Адвокат Иван Павлов, лидер группы «Команда 29», подвергшийся обыску 30 апреля и обвиняемый в разглашении тайны следствия, поделился своими мыслями о влиянии ФСБ на страну и суд, о «вспышке» дел о государственной измене и поведении следователей. Его команда занимается самыми резонансными делами по шпионажу и государственной измене, защищая высокопрофильных клиентов, таких как Виктор Кудрявцев и Иван Сафронов. Под угрозой и всевозможными ограничениями, среди которых запрет на использование интернета и мобильного телефона, Павлов ждет суда. В связи с этим Тимур Олевский посетил его в Петербурге.
— В какой момент вы почувствовали, что стали оппонентами не просто власти, а самого государства? — спросил Олевский.
— Мы не считаем себя оппонентами власти. Наша задача — защищать права граждан, преследуемых государством в закрытых делах. Власть, представляющая процессуальных оппонентов, нередко проявляет враждебность к нашей деятельности, что, на мой взгляд, является неправильным подходом.
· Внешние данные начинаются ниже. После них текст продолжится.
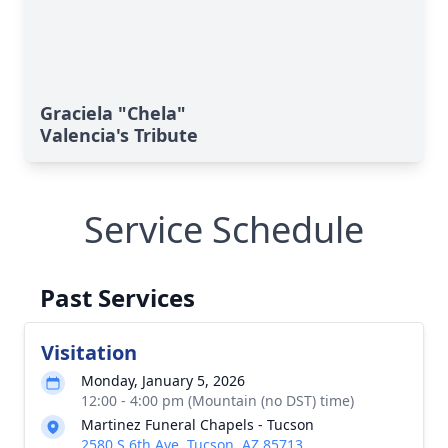
Graciela "Chela"
Valencia's Tribute
Service Schedule
Past Services
Visitation
Monday, January 5, 2026
12:00 - 4:00 pm (Mountain (no DST) time)
Martinez Funeral Chapels - Tucson
2580 S 6th Ave, Tucson, AZ 85713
Мы делаем свою работу, гарантированную Конституцией, и считаем, что наше участие в этих делах необходимо.
— Но разве не существуют адвокаты по назначению? Без вас можно обойтись.
— Наши подзащитные выбрали нас, это их право, и власть должна это уважать.
— Может, не стоит защищать шпионов и диверсантов? Власть разберется сама.
— Если так рассуждать, тогда можно задаться вопросом: зачем нужны суды? Если правоохранительные органы никогда не ошибаются, может, действительно, стоит сэкономить на судебной системе? — ответил Павлов.
— Насколько близко мы к этой точке? — продолжил Олевский.
— Недалеко. Я не хочу измерять это в каких-то единицах. Если посмотреть на уголовные дела, то процент оправдательных приговоров в стране составляет всего 0,2%, что меньше статистической погрешности. В случаях с должностными преступлениями, где преследуются бывшие чиновники и сотрудники правоохранительных органов, немного больше шансов на справедливость.
— То есть, внутри системы Конституция действует в каком-то смысле?
— «В некотором смысле» — это точное уточнение. Даже в таких делах трудно добиться адекватного судебного подхода к оценке доказательств и определению виновности или невиновности.
— Вернемся к 30 апреля. Как начался ваш день?
— Я находился в Москве, готовясь к судебным заседаниям, когда меня разбудили ранним утром стуком в дверь. Следователь Главного следственного управления представился и сообщил о намерении провести обыск.
— И в этот момент вы уже понимали, что происходит?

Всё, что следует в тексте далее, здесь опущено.